◆ PAGE EXTRACT
···

The invasion, or irruption as some are calling it, of the painted lady — Vanessa cardui was something that I had never observed before and probably never will again. The outbreak was observed over many parts of the Midwest, including Colorado, North and South Dakota, Kansas, Iowa and Minnesota, as well as Canada.

A friend sent me an email with a map put out by the National Weather Service in Boulder, Colorado, showing a 70-mile-wide swarm of butterflies on its radar that meteorologists first thought was birds. After further investigation, it was proved to be painted lady butterflies. This was on Oct. 3, but many people had been noticing larger than normal numbers of them all summer in the various regions of the Midwest.

According to Jim Mason, director of Wichita’s Great Plains Nature Center, “exponentially more” than usual numbers were seen because of favorable weather in Oklahoma and Texas, which allowed multiple generations of them to survive. Sarah Garrett, lepidopterist with the Butterfly Pavilion in Denver, also commented on the large numbers being seen throughout the Front Range.

Painted ladies are often mistaken for monarchs, although they are smaller — with a wingspan less than 3 inches — and different in color. Painted ladies have eyespots on the underside of their wings and brown coloring on both sides. Their lifespan is two to four weeks.

···

◆ Labeled region data
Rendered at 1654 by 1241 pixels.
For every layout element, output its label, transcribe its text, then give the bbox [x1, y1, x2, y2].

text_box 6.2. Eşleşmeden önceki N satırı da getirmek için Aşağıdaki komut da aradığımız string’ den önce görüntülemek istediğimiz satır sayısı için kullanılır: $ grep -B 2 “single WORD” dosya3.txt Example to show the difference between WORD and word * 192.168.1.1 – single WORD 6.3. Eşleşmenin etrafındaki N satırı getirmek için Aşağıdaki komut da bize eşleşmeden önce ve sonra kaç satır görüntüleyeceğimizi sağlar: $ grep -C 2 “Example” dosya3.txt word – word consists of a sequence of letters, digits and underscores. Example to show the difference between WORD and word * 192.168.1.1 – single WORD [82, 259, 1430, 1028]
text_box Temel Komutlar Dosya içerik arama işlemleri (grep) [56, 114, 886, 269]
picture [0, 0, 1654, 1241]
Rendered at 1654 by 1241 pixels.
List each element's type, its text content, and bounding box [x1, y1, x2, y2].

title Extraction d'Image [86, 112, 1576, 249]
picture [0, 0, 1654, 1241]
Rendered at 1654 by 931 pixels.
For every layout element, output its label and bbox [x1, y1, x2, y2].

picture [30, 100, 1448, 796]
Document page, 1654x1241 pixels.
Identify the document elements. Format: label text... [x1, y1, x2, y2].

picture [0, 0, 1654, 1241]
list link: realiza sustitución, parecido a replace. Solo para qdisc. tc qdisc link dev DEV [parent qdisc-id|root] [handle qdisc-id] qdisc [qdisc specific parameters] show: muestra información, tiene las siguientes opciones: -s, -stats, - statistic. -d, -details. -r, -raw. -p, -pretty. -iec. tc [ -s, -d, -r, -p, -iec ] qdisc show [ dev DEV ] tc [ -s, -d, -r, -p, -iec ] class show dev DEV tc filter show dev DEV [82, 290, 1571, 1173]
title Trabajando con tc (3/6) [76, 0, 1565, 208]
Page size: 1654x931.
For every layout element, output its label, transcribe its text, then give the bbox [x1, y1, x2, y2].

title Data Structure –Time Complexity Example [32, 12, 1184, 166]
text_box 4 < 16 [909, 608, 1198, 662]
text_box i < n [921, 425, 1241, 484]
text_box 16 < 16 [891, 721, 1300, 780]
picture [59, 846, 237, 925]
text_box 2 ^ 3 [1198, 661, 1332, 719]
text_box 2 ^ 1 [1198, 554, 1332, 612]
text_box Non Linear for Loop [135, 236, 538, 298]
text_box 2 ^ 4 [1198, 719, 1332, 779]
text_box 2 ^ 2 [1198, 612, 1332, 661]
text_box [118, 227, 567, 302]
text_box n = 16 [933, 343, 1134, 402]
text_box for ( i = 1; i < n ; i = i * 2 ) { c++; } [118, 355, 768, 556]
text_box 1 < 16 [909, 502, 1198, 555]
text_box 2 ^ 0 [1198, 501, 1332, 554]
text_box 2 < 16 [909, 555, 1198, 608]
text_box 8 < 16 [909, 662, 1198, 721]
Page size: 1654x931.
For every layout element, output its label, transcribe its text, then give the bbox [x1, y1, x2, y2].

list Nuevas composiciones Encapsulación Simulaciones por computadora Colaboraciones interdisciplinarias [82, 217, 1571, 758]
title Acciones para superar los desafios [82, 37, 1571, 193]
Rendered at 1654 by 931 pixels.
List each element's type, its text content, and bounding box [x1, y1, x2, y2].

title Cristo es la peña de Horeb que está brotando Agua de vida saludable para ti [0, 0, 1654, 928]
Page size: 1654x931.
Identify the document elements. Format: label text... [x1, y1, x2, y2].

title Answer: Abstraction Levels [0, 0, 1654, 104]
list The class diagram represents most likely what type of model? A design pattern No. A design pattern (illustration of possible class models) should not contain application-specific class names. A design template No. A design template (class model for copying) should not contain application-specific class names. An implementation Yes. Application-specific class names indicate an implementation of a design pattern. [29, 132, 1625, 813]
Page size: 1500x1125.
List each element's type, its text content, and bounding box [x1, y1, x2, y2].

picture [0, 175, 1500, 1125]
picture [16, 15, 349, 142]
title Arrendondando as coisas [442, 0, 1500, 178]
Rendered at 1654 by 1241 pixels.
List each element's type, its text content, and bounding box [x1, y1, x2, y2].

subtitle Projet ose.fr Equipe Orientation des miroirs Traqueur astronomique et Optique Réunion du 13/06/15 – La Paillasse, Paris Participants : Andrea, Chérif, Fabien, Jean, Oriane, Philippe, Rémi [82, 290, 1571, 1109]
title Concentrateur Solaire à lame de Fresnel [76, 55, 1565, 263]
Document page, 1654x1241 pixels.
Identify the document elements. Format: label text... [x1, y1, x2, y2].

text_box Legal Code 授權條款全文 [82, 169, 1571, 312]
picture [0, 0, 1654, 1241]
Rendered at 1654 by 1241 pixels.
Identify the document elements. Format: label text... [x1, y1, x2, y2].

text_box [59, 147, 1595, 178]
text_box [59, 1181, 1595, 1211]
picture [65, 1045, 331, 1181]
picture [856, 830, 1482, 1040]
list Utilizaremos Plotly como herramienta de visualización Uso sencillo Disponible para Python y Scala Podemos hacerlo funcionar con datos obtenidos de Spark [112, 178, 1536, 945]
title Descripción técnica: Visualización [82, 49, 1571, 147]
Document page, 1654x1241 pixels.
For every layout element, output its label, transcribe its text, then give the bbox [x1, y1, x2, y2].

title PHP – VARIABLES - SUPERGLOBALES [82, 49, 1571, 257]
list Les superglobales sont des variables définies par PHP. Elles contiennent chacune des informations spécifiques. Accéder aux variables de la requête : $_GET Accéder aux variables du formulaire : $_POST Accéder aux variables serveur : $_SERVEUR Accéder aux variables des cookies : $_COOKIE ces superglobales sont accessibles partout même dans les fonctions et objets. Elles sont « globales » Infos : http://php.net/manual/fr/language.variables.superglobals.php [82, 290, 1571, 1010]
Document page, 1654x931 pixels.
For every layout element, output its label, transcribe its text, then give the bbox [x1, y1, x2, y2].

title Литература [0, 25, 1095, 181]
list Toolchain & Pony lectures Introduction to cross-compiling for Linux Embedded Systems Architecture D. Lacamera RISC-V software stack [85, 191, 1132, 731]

···

◆ TASKS TO CARRY OUT
**1.** Decide whether each statement agrees with the painted lady article, answering yes or no and quoting the words that settle it: (a) Meteorologists first took the swarm on the radar for birds. (b) Painted ladies live for several months. (c) The swarm seen on the radar was 30 miles wide.
**2.** Carry on the painted lady article from the point where it stops.
The data has no connection to the painted lady article.

◆ EXERCISE ANSWERS
**1.**
(a) Yes: "meteorologists first thought was birds."
(b) No: "Their lifespan is two to four weeks."
(c) No: "a 70-mile-wide swarm of butterflies."

**2.**
According to Mason, they don’t migrate to warmer climates like monarchs who spend the winter in Mexico. They come north, breed, lay eggs and die, he said. Painted ladies are considered a cosmopolitan species that are found across the continental U.S. According to Colorado State University, however, they are a highly migratory species that is almost constantly in motion and will vacate the northern regions and head to extreme southwestern states and Baja, Mexico, for the winter. So, it is a bit confusing on whether or not they migrate. The best description that I found on them is that they are not permanent residents, but periodically migrate from the deserts of the southwestern U.S. and northern Mexico.

In an article written by Royce J. Bitzer, of the Deptartment of Entomology at Iowa State University, he states the first generation of painted ladies may have started in Southern California with the February to April bloom of the desert annuals providing plenty of food for the caterpillars. Heavy rainfall during the winter along the Pacific Coast from California to Washington along with the strong El Nino also contributed to favorable conditions for all the butterflies.

Whatever the reason, it was wonderful to see this invasion of beautiful butterflies.

In just a few weeks we will see hard frost, and then following it will be our first snowfall of the season. It will be time to snuggle into the warmth of our homes and remember the wonderful gardening season we had this past year.

It is always a love-hate relationship for me, this time of the year, as I hate to see the gardening season come to an end, but it is nice to have some down time after all the hard work we put into our gardens.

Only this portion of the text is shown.